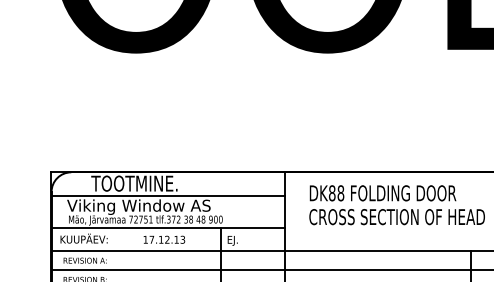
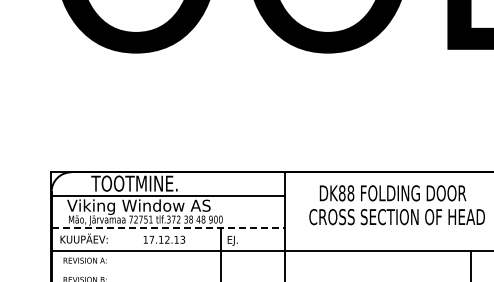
text at (382, 193) position: (382, 193) -> (392, 193)
line at (168, 227): solid -> dashed
line at (270, 270): present -> none
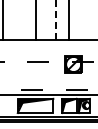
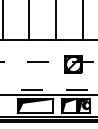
line at (55, 20): dashed -> solid
line at (36, 21) position: (36, 21) -> (29, 21)
line at (68, 21) position: (68, 21) -> (82, 21)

-*-

- [SHORT PROBLEM]
Duplicate the listing above word for word, including every difference line, but leave out the picture markers.

- [EXPECTED ANSWER]
text at (382, 193) position: (382, 193) -> (392, 193)
line at (168, 227): solid -> dashed
line at (270, 270): present -> none
line at (55, 20): dashed -> solid
line at (36, 21) position: (36, 21) -> (29, 21)
line at (68, 21) position: (68, 21) -> (82, 21)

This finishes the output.